------ Source data ------

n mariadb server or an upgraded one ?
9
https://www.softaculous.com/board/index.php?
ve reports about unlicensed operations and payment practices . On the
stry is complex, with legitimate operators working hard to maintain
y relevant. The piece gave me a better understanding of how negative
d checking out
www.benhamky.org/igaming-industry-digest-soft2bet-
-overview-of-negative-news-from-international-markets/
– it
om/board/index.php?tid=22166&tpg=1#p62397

------

→ Task prompt: The complete listing must be printed again exactly as given.

→ Exercise output:
n mariadb server or an upgraded one ?
9
https://www.softaculous.com/board/index.php?
ve reports about unlicensed operations and payment practices . On the
stry is complex, with legitimate operators working hard to maintain
y relevant. The piece gave me a better understanding of how negative
d checking out
www.benhamky.org/igaming-industry-digest-soft2bet-
-overview-of-negative-news-from-international-markets/
– it
om/board/index.php?tid=22166&tpg=1#p62397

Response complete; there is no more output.